You want to make designs to sell and get rich? It could happen. Reality is, as a field, digitizing is flooded. The cost (and with that profit) of designs is at an all time low and the competition is fierce. Back to my first point – if you love doing it and have brilliant and unique ideas, and you are pretty good at marketing – you might be able to break through. It is most definitely not a get rich quick stream of income for most people and requires many skills beyond digitizing. I’m not saying it couldn’t happen, there are many successful digitizers selling their designs. It is just not as quick or easy as making a few designs and putting them on Etsy.

I wish!

With modern software, creating a design is actually quite simple. Consistently creating designs that stitch out well and achieve the look you are going for takes a lot of study, practice and testing.

You tried to talk me out of it, but I still want to do it!

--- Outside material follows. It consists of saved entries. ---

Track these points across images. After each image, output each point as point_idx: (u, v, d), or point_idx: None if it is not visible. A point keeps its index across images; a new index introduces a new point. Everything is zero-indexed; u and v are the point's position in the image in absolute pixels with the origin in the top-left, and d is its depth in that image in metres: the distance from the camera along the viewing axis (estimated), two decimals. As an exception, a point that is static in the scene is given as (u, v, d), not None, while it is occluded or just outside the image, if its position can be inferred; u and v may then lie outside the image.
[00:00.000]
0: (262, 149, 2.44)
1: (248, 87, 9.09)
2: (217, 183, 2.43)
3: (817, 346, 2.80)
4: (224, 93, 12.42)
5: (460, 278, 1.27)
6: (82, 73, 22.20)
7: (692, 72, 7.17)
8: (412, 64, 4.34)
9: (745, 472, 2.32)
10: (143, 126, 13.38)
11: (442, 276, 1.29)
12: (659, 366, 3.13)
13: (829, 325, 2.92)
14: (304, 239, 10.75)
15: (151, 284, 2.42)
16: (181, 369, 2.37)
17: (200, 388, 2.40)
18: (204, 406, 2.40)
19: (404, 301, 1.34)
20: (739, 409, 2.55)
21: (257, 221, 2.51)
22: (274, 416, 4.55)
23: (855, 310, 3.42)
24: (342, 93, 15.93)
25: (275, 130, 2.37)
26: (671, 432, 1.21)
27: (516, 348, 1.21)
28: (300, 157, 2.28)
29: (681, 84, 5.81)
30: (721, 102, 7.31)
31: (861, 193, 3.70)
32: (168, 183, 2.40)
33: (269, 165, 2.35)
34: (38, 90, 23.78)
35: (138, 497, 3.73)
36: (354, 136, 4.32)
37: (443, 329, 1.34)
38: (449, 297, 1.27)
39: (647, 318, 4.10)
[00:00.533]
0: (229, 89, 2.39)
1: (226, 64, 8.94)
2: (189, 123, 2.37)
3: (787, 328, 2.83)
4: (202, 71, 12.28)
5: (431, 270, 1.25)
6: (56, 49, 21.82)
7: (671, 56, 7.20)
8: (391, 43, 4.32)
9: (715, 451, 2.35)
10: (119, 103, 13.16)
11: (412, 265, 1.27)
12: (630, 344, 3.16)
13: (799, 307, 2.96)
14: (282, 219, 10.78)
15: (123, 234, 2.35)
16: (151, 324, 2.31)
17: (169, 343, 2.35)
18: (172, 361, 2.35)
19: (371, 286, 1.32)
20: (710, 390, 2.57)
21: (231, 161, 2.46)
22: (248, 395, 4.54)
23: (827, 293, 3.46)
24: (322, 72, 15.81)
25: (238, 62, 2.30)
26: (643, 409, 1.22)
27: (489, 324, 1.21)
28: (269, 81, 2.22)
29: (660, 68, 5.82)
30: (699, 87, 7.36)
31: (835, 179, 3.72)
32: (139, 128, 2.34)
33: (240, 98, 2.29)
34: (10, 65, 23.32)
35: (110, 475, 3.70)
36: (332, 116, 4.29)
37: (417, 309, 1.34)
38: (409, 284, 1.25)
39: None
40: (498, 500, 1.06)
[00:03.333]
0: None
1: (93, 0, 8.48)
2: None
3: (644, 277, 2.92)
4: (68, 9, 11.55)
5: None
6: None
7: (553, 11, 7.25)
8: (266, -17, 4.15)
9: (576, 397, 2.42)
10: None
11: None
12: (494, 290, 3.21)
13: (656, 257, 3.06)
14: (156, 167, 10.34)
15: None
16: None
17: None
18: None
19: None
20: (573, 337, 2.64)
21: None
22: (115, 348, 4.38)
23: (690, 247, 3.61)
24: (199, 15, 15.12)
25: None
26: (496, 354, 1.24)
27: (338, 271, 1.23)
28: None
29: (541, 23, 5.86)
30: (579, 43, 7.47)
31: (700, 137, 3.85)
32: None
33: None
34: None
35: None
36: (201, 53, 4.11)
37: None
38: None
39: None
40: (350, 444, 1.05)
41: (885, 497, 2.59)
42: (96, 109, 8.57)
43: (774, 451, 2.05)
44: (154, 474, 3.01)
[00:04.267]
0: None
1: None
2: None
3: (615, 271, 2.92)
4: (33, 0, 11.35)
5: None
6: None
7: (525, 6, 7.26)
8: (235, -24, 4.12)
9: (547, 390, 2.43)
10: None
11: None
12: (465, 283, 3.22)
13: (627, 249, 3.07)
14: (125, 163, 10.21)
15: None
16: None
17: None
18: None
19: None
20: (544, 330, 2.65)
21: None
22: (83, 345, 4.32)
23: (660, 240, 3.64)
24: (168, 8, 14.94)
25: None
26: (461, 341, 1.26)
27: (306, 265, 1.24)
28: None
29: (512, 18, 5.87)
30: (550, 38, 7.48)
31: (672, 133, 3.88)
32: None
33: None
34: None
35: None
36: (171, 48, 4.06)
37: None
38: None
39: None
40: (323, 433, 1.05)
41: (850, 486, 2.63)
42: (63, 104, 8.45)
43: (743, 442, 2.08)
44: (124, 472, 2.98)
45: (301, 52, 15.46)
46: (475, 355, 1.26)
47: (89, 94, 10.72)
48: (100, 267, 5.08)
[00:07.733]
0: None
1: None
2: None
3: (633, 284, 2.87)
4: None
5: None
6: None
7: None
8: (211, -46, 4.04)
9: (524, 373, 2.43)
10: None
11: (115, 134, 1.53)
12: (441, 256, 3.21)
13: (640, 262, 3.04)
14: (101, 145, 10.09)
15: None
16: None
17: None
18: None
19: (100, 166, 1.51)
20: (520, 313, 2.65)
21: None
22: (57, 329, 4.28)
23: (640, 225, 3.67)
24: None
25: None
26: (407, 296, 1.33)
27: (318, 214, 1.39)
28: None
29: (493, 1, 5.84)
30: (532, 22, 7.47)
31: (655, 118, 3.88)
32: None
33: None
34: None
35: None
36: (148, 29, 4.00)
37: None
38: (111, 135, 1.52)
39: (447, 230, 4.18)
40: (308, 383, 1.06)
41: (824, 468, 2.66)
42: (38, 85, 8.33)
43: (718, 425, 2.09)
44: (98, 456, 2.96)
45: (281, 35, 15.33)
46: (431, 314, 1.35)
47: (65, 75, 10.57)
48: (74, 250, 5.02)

Great! After all that, you really want to make cool stuff and understand what you are getting into – lets do it! I love digitizing and what it lets me do. There are quite a few very good digitizing programs on the market and each has its benefits and drawbacks. It is important to understand some basics first. On one end of the spectrum, you have auto-digitizing. This is when you import a picture and click Convert (or something like it) and voila! you have a design. Some autoditizers will give you a small amount of control in choosing what kind of fill you want or outline style, but it is generally a very automated, quick process with very little input. This sounds fantastic! I’ll have my entire clipart folder converted and ready to stitch by dinner tonight! If only it were that easy… This requires very “clean” artwork, meaning just a few colors, high resolution and little to no shading or shadows. Even given that, the results are quite unpredictable. Check out my post about autodigitizing here.

cheap digitizing software
Auto-digitizing creates designs that range from awful to kind of ok

On the other end of the spectrum is manual digitizing. You can either work from scratch or import an image to use as your background. With manual digitizing, you create objects by setting “nodes”. Once you have those shapes, you choose what kind of object it will be – a run or a fill and what properties it will have. Do you want it a very thin line? A thicker line, a satin column? The control is all yours. On the one hand it is more challenging because you have to make those decisions for every part of your design, but on the other hand, you can get the outcome you were imagining because you have the control. It definitely takes longer, but in the end you have a design worth stitching.

All those options can be overwhelming, but they are the building blocks of a quality design.

Some digitizing programs include an autodigitizing function. Go ahead and play with it – for some extremely simple things, it might be a shortcut worth taking. I would never spend the money for a program that is only auto-digitizing. It just isn’t worth it.

Stay tuned for my Digitizing software roundup, but I’ll give you a sneak preview – My favorite software for beginners is Embrilliance. I love that you can purchase only the modules that you need and expand as you need it. Stitch Artist is the digitizing module that I am using these days.